THE TASK: Print, from the listing below, the lines starting at the line containing "(522, 203) none" and ending at the line containing "[503,455,517,468] ✗ |", exactly as they stand, and print nothing else.

TASK MATERIAL:
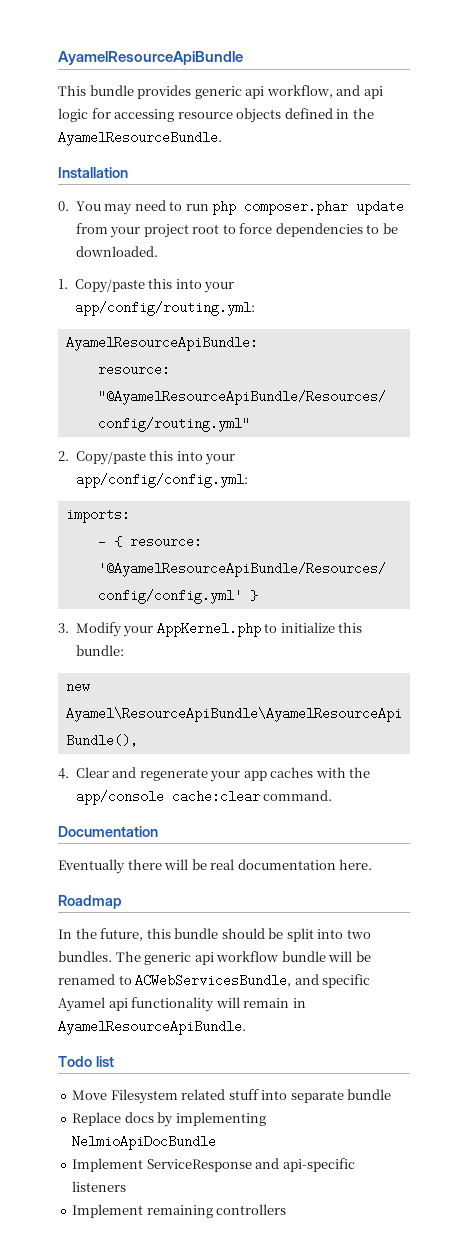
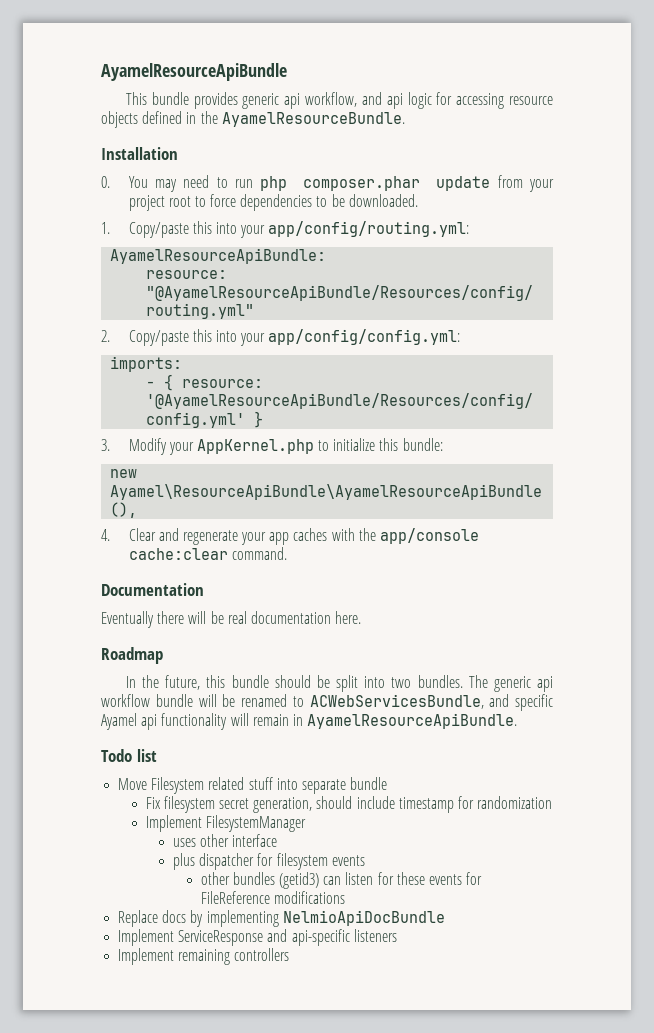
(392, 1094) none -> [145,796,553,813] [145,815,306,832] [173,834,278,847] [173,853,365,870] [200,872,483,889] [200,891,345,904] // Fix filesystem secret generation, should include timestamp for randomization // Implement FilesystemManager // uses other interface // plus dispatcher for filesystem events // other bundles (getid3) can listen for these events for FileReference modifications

---

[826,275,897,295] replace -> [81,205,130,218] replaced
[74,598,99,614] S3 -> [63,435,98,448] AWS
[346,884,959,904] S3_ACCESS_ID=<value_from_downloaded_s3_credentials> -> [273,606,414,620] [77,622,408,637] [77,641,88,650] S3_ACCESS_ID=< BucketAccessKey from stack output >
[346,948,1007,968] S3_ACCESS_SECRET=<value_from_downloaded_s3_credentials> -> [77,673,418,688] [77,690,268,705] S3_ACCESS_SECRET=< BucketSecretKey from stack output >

* * *

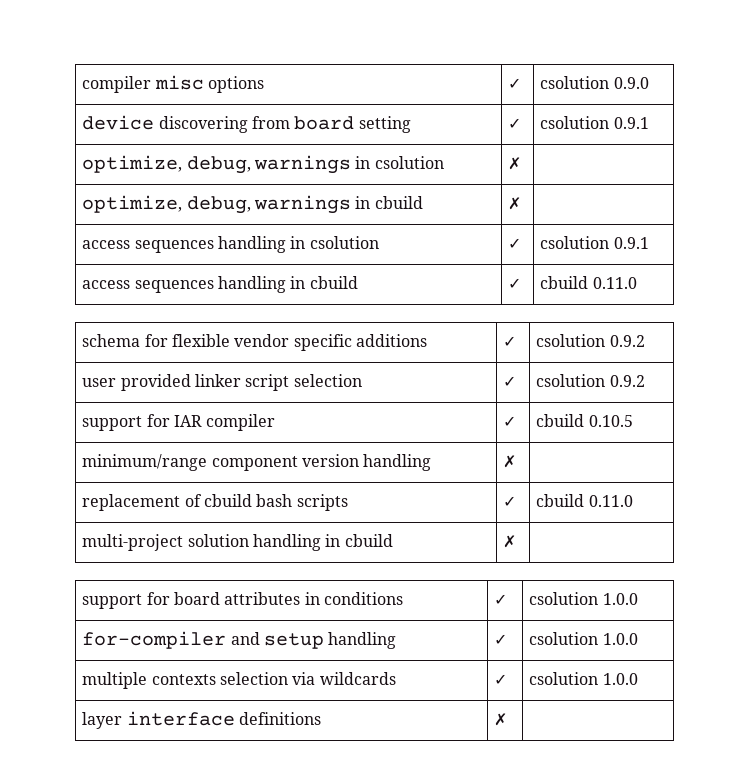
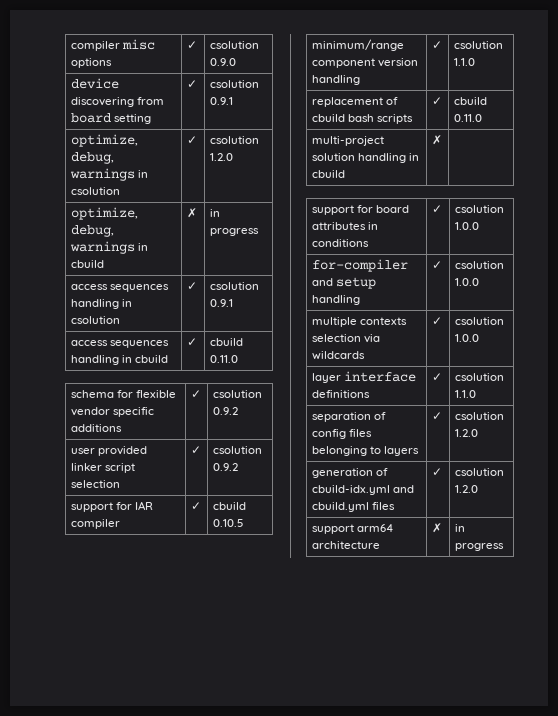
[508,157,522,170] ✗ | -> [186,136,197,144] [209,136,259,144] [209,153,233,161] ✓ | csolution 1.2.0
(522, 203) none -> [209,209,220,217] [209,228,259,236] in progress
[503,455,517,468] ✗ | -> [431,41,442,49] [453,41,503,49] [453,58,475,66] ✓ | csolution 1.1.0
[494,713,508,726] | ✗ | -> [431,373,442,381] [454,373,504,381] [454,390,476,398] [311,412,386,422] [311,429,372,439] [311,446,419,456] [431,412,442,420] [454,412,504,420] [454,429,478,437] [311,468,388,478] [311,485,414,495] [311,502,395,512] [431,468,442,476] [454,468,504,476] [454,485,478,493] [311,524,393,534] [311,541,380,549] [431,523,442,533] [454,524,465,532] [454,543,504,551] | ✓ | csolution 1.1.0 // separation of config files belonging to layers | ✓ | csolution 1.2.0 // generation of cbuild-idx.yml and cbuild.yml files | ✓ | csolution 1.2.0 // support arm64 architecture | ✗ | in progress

ANSWER AREA:
(522, 203) none -> [209,209,220,217] [209,228,259,236] in progress
[503,455,517,468] ✗ | -> [431,41,442,49] [453,41,503,49] [453,58,475,66] ✓ | csolution 1.1.0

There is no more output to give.